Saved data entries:

▼

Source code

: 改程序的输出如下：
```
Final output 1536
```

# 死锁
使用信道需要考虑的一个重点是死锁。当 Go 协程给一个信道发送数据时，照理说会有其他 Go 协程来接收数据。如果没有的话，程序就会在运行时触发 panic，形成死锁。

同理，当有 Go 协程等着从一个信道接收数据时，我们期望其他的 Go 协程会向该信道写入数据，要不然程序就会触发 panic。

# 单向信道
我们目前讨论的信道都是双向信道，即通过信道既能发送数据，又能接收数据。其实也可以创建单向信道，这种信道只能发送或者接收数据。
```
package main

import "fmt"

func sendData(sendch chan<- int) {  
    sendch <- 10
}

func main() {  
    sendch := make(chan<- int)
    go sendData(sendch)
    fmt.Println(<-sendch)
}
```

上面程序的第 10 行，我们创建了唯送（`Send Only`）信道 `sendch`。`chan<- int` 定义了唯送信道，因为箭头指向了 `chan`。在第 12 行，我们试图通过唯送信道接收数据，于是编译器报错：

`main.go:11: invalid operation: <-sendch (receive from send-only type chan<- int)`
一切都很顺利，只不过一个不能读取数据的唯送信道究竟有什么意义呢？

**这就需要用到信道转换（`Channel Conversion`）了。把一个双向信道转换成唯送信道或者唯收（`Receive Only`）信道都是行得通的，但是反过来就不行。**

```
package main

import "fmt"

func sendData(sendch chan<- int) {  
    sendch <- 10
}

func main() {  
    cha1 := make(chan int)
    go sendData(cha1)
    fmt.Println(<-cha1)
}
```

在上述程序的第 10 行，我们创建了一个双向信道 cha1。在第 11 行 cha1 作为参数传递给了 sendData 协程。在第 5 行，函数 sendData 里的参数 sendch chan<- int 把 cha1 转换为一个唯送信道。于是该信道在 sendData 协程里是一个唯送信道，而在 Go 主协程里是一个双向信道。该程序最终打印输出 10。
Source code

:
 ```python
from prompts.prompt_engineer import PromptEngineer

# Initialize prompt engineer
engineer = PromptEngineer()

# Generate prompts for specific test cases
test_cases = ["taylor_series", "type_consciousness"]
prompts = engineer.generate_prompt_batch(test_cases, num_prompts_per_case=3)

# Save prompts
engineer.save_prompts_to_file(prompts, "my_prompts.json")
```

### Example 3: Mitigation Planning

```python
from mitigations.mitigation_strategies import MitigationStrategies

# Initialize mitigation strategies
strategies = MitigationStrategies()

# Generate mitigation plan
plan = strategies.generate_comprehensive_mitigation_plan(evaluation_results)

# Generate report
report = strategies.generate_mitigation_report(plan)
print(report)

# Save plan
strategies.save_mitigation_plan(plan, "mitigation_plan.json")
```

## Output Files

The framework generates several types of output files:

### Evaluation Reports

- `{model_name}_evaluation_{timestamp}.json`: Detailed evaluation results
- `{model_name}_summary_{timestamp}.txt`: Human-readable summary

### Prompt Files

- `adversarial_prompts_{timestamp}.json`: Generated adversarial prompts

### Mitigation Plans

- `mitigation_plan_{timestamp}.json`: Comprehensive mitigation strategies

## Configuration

▲

Problem to work on: Each record above has to be retyped exactly, with nothing left out.

Answer to this task:
Source code

: 改程序的输出如下：
```
Final output 1536
```

# 死锁
使用信道需要考虑的一个重点是死锁。当 Go 协程给一个信道发送数据时，照理说会有其他 Go 协程来接收数据。如果没有的话，程序就会在运行时触发 panic，形成死锁。

同理，当有 Go 协程等着从一个信道接收数据时，我们期望其他的 Go 协程会向该信道写入数据，要不然程序就会触发 panic。

# 单向信道
我们目前讨论的信道都是双向信道，即通过信道既能发送数据，又能接收数据。其实也可以创建单向信道，这种信道只能发送或者接收数据。
```
package main

import "fmt"

func sendData(sendch chan<- int) {  
    sendch <- 10
}

func main() {  
    sendch := make(chan<- int)
    go sendData(sendch)
    fmt.Println(<-sendch)
}
```

上面程序的第 10 行，我们创建了唯送（`Send Only`）信道 `sendch`。`chan<- int` 定义了唯送信道，因为箭头指向了 `chan`。在第 12 行，我们试图通过唯送信道接收数据，于是编译器报错：

`main.go:11: invalid operation: <-sendch (receive from send-only type chan<- int)`
一切都很顺利，只不过一个不能读取数据的唯送信道究竟有什么意义呢？

**这就需要用到信道转换（`Channel Conversion`）了。把一个双向信道转换成唯送信道或者唯收（`Receive Only`）信道都是行得通的，但是反过来就不行。**

```
package main

import "fmt"

func sendData(sendch chan<- int) {  
    sendch <- 10
}

func main() {  
    cha1 := make(chan int)
    go sendData(cha1)
    fmt.Println(<-cha1)
}
```

在上述程序的第 10 行，我们创建了一个双向信道 cha1。在第 11 行 cha1 作为参数传递给了 sendData 协程。在第 5 行，函数 sendData 里的参数 sendch chan<- int 把 cha1 转换为一个唯送信道。于是该信道在 sendData 协程里是一个唯送信道，而在 Go 主协程里是一个双向信道。该程序最终打印输出 10。
Source code

:
 ```python
from prompts.prompt_engineer import PromptEngineer

# Initialize prompt engineer
engineer = PromptEngineer()

# Generate prompts for specific test cases
test_cases = ["taylor_series", "type_consciousness"]
prompts = engineer.generate_prompt_batch(test_cases, num_prompts_per_case=3)

# Save prompts
engineer.save_prompts_to_file(prompts, "my_prompts.json")
```

### Example 3: Mitigation Planning

```python
from mitigations.mitigation_strategies import MitigationStrategies

# Initialize mitigation strategies
strategies = MitigationStrategies()

# Generate mitigation plan
plan = strategies.generate_comprehensive_mitigation_plan(evaluation_results)

# Generate report
report = strategies.generate_mitigation_report(plan)
print(report)

# Save plan
strategies.save_mitigation_plan(plan, "mitigation_plan.json")
```

## Output Files

The framework generates several types of output files:

### Evaluation Reports

- `{model_name}_evaluation_{timestamp}.json`: Detailed evaluation results
- `{model_name}_summary_{timestamp}.txt`: Human-readable summary

### Prompt Files

- `adversarial_prompts_{timestamp}.json`: Generated adversarial prompts

### Mitigation Plans

- `mitigation_plan_{timestamp}.json`: Comprehensive mitigation strategies

## Configuration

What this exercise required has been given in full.